== Goal of the exercise ==
Of all the lines below, output only those starting at the one with "analysis of benign" and ending at the one with "(IHC) image of", both ends included, exactly as written.

[Stored data entries]
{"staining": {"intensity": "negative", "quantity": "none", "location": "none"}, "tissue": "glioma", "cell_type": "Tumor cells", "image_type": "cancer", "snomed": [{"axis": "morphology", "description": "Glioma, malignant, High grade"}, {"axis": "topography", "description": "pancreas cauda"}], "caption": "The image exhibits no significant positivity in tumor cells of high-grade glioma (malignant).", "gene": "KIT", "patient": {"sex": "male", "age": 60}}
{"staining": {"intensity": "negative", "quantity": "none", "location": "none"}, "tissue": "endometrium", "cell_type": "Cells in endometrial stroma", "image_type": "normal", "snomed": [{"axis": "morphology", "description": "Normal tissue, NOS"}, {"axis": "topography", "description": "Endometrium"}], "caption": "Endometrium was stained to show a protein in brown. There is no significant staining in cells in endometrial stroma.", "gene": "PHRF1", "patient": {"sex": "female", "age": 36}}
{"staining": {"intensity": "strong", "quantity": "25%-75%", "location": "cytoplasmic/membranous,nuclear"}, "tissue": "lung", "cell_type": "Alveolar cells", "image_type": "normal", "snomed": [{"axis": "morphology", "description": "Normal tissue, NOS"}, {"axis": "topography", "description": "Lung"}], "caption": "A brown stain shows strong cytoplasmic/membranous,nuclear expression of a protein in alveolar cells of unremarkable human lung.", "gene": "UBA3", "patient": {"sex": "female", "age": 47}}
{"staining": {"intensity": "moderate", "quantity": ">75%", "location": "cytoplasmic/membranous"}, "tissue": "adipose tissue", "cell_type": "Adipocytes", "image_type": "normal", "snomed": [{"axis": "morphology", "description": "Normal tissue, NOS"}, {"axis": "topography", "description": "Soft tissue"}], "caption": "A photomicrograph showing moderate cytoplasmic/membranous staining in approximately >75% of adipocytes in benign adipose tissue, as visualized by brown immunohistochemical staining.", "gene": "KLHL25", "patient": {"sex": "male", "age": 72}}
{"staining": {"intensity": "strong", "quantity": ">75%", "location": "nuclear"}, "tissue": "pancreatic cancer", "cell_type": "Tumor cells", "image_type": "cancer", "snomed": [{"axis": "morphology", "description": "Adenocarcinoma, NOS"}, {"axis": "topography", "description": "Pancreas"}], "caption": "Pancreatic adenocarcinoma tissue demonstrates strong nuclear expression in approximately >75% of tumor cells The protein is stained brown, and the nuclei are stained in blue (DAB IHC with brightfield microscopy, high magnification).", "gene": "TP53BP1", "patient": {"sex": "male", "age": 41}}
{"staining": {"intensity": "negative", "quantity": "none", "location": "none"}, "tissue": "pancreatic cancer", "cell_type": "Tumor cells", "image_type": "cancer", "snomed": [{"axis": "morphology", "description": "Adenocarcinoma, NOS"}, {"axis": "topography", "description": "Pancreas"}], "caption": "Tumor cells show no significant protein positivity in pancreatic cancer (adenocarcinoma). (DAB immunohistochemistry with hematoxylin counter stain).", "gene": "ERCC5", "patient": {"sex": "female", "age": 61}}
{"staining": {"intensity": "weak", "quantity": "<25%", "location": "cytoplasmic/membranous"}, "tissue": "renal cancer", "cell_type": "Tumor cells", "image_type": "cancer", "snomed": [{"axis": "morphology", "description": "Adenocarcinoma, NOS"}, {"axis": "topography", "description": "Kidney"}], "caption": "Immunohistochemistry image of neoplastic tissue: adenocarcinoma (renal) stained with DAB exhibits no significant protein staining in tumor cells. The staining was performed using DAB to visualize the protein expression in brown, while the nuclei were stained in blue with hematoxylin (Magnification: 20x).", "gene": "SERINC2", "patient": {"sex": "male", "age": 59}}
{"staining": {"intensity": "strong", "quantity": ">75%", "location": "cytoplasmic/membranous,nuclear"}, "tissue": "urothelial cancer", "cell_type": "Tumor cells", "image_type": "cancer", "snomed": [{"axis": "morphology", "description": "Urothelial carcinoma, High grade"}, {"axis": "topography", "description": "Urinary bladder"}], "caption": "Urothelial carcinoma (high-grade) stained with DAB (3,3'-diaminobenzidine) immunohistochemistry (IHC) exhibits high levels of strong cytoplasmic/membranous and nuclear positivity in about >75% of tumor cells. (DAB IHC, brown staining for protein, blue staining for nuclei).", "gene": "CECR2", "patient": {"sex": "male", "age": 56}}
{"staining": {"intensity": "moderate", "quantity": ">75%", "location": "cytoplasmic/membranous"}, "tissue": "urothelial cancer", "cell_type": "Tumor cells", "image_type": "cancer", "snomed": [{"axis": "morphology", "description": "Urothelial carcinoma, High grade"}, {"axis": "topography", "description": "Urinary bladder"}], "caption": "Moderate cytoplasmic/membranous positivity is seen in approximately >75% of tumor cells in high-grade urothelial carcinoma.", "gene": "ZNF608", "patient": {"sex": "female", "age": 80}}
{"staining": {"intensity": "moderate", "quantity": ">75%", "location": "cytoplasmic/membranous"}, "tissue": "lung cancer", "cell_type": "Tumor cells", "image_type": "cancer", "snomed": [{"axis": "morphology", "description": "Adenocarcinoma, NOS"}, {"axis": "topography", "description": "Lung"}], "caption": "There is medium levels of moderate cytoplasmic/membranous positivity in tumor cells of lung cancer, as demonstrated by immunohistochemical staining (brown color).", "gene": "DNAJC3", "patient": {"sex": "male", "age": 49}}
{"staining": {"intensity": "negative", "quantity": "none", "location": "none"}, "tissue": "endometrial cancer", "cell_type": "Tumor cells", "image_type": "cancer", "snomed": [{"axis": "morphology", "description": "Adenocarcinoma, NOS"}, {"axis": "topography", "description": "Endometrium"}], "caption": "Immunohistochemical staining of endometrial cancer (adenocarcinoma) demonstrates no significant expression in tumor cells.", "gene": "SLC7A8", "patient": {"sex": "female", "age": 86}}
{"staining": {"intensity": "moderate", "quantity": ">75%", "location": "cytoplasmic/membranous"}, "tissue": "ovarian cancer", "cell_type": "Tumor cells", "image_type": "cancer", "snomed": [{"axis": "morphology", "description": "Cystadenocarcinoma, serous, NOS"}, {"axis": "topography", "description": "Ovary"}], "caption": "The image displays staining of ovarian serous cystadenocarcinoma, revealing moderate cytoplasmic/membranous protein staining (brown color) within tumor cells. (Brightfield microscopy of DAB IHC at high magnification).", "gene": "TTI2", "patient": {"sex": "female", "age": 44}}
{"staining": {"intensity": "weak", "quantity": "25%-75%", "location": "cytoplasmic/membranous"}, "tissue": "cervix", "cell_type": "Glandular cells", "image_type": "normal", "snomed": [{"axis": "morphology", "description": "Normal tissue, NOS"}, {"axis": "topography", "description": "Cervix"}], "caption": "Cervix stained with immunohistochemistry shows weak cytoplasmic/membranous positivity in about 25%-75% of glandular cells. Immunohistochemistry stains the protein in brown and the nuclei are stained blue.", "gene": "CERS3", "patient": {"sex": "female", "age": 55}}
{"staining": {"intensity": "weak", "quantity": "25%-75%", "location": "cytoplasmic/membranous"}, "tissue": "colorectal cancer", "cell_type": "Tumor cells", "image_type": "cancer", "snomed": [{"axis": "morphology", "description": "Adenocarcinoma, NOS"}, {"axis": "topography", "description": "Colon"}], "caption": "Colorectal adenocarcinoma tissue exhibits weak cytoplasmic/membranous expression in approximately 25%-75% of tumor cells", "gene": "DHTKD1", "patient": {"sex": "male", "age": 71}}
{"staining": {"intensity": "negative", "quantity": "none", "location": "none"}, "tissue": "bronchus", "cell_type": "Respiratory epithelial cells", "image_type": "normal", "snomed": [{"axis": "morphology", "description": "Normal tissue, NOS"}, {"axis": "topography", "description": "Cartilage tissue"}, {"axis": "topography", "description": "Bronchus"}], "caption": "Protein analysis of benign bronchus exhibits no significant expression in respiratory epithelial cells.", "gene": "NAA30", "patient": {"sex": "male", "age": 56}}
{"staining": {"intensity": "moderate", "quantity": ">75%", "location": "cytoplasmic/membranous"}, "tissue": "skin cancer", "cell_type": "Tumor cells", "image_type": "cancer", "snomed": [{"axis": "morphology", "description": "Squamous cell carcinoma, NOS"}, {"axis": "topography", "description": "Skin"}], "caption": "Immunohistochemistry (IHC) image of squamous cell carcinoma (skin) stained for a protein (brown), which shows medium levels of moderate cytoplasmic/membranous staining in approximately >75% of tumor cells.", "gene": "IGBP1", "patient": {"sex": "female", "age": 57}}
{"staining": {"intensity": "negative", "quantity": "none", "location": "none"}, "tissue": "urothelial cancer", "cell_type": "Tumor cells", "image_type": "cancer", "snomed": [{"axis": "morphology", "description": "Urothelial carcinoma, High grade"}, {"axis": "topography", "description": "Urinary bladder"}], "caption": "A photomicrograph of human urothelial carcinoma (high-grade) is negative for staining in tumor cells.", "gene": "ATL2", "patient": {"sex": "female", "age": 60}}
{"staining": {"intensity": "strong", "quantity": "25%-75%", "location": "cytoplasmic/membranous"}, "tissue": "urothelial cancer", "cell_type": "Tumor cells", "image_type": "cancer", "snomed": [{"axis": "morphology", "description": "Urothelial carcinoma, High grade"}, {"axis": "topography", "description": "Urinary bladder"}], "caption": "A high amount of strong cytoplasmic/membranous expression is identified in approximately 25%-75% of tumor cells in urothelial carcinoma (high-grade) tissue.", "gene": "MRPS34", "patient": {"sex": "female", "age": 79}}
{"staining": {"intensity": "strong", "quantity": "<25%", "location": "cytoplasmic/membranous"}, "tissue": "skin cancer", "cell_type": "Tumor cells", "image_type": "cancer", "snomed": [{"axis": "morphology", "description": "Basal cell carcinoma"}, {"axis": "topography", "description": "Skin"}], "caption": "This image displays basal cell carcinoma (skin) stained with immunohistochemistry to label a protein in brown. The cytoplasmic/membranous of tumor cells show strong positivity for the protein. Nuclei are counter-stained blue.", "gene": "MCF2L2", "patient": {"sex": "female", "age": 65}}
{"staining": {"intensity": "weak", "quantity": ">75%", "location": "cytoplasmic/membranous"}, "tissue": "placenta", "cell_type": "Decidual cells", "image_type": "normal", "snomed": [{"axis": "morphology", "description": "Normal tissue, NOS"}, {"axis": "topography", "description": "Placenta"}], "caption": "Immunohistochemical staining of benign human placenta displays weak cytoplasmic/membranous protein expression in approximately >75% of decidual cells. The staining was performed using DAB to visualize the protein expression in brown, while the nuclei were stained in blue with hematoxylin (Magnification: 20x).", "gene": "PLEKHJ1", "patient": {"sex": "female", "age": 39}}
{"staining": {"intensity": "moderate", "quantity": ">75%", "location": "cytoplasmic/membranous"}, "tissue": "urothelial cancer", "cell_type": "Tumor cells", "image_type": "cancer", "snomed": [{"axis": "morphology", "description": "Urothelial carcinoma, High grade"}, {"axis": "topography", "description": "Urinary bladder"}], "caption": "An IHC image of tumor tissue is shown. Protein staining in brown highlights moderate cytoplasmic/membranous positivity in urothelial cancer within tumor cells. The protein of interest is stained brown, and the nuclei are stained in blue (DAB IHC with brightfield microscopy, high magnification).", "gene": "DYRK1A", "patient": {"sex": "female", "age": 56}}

== Written answer ==
{"staining": {"intensity": "negative", "quantity": "none", "location": "none"}, "tissue": "bronchus", "cell_type": "Respiratory epithelial cells", "image_type": "normal", "snomed": [{"axis": "morphology", "description": "Normal tissue, NOS"}, {"axis": "topography", "description": "Cartilage tissue"}, {"axis": "topography", "description": "Bronchus"}], "caption": "Protein analysis of benign bronchus exhibits no significant expression in respiratory epithelial cells.", "gene": "NAA30", "patient": {"sex": "male", "age": 56}}
{"staining": {"intensity": "moderate", "quantity": ">75%", "location": "cytoplasmic/membranous"}, "tissue": "skin cancer", "cell_type": "Tumor cells", "image_type": "cancer", "snomed": [{"axis": "morphology", "description": "Squamous cell carcinoma, NOS"}, {"axis": "topography", "description": "Skin"}], "caption": "Immunohistochemistry (IHC) image of squamous cell carcinoma (skin) stained for a protein (brown), which shows medium levels of moderate cytoplasmic/membranous staining in approximately >75% of tumor cells.", "gene": "IGBP1", "patient": {"sex": "female", "age": 57}}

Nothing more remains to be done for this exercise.